(Data to use begins)

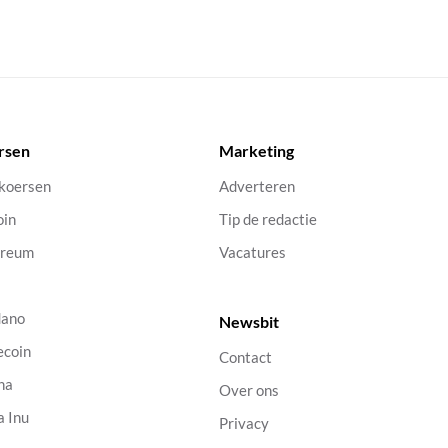
rsen
Marketing
 koersen
Adverteren
oin
Tip de redactie
ereum
Vacatures
dano
Newsbit
ecoin
Contact
na
Over ons
a Inu
Privacy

(Data to use ends)

Exercise goal: In the copy, every entry must appear exactly as written, and no picture may appear.

Solution below:
rsen
Marketing
 koersen
Adverteren
oin
Tip de redactie
ereum
Vacatures
dano
Newsbit
ecoin
Contact
na
Over ons
a Inu
Privacy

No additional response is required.